Input for this task »

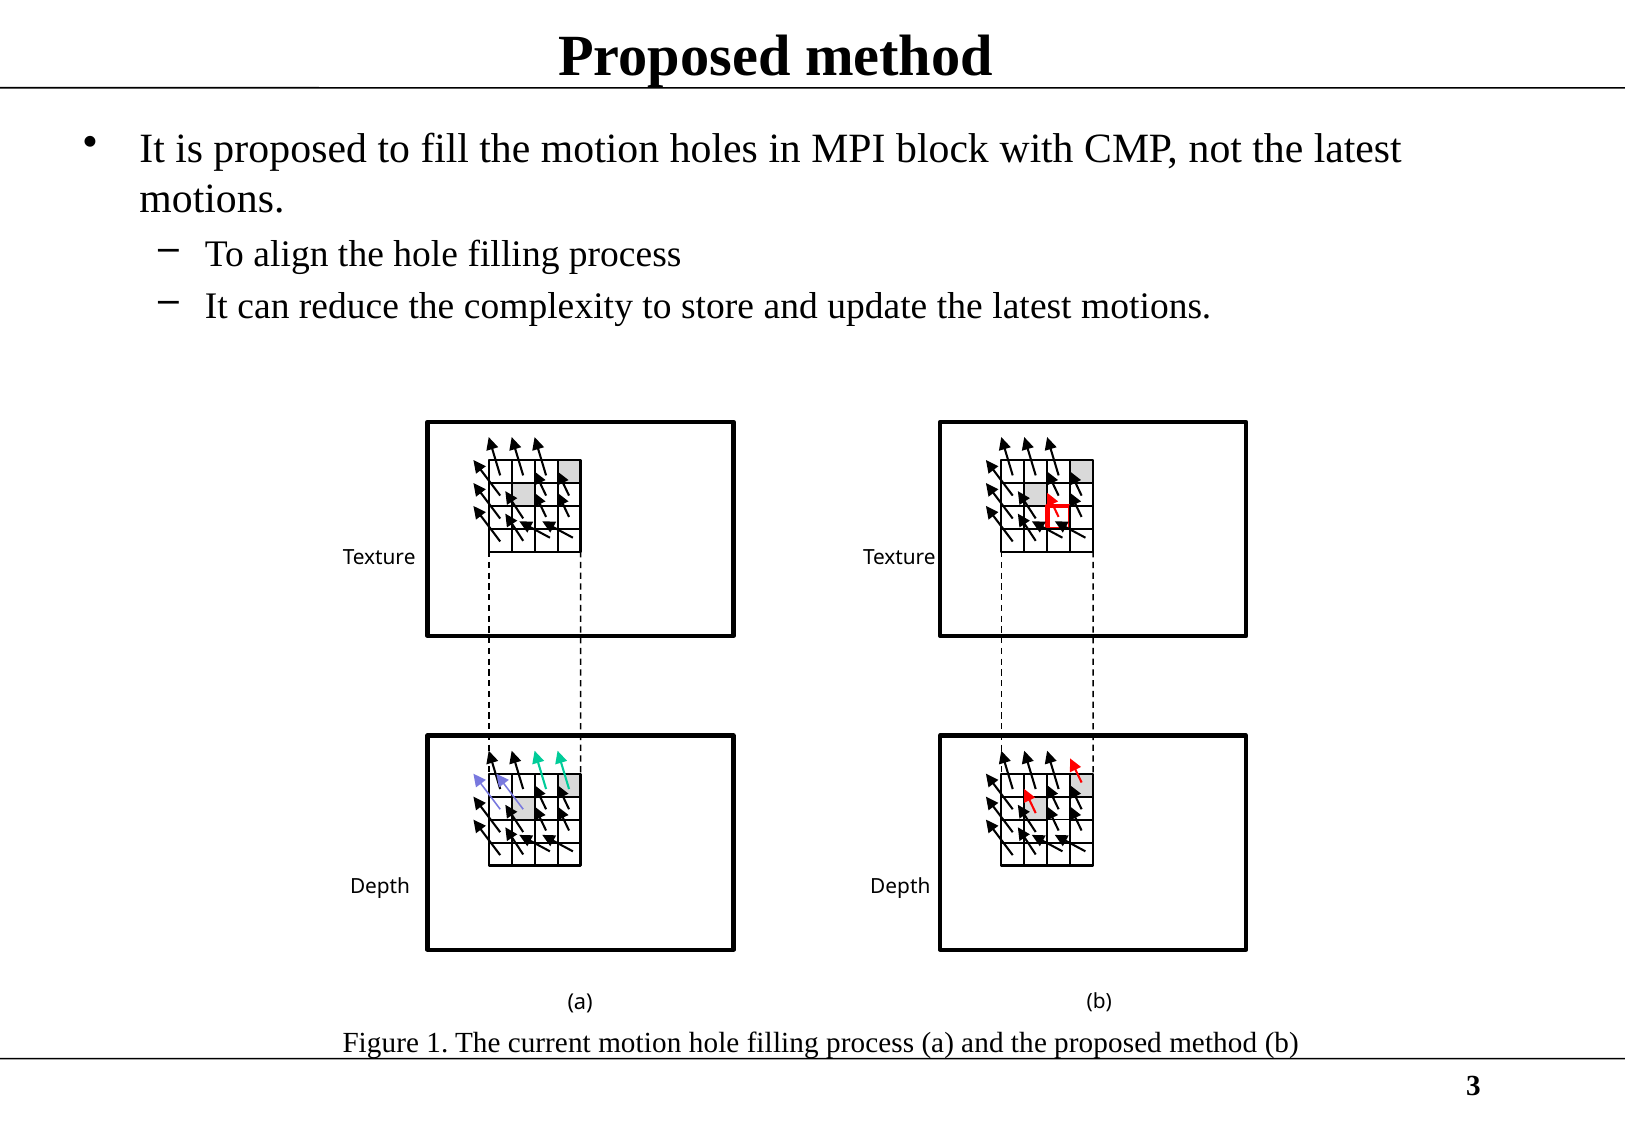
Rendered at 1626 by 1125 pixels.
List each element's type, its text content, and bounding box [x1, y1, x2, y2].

text_box Figure 1. The current motion hole filling process (a) and the proposed method (b) [327, 1015, 1315, 1066]
slide_number 3 [1403, 1058, 1544, 1106]
title Proposed method [68, 9, 1484, 94]
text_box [327, 421, 1247, 1024]
list It is proposed to fill the motion holes in MPI block with CMP, not the latest motions. To align the hole filling process It can reduce the complexity to store and update the latest motions. [68, 113, 1544, 1005]
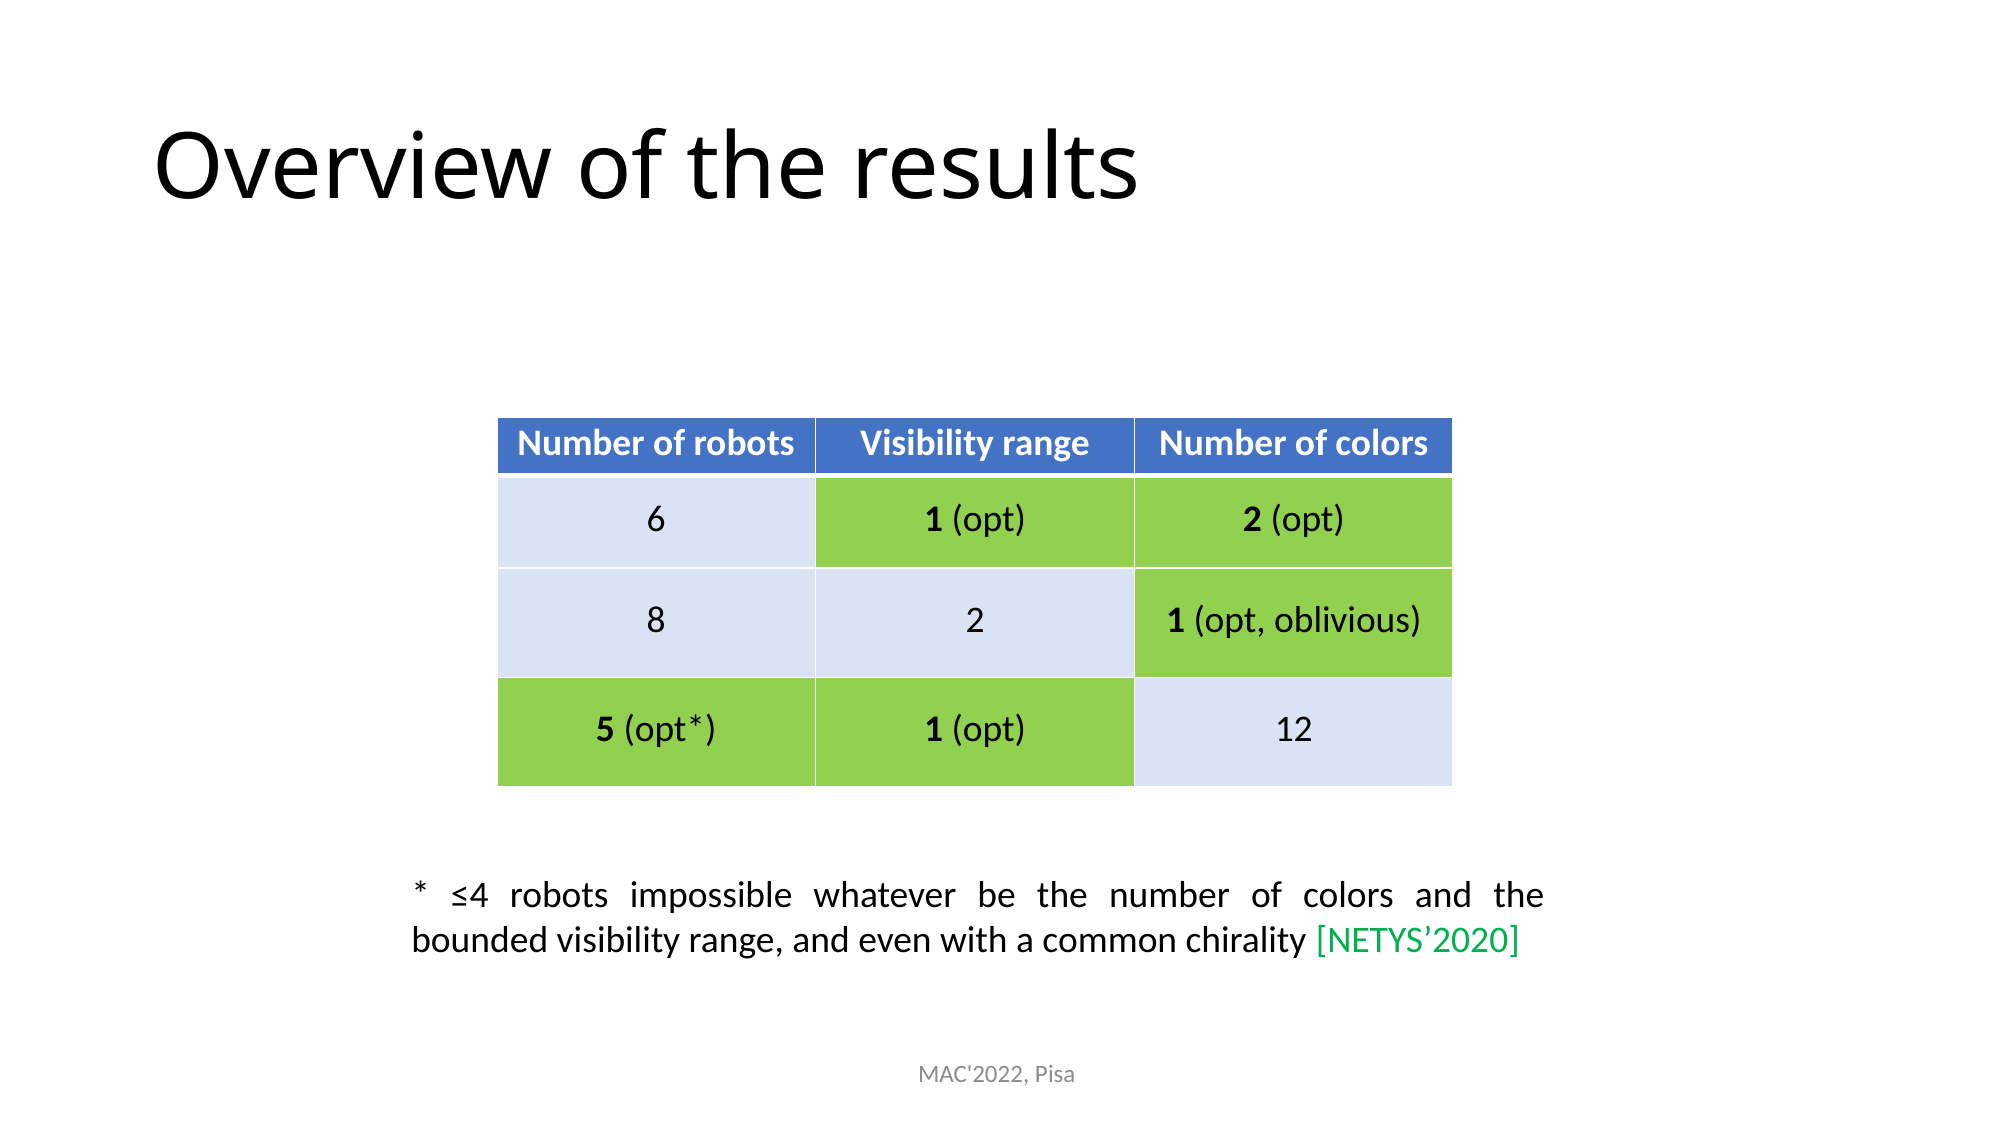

Assignment »
Leave the pictures out and return the rest of the material exactly.

Completed exercise »
Rendered at 1626 by 1125 pixels.
List each element's type, its text content, and bounding box [x1, y1, x2, y2].

text_box Figure 1. The current motion hole filling process (a) and the proposed method (b) [327, 1015, 1315, 1066]
slide_number 3 [1403, 1058, 1544, 1106]
title Proposed method [68, 9, 1484, 94]
text_box [327, 421, 1247, 1024]
list It is proposed to fill the motion holes in MPI block with CMP, not the latest motions. To align the hole filling process It can reduce the complexity to store and update the latest motions. [68, 113, 1544, 1005]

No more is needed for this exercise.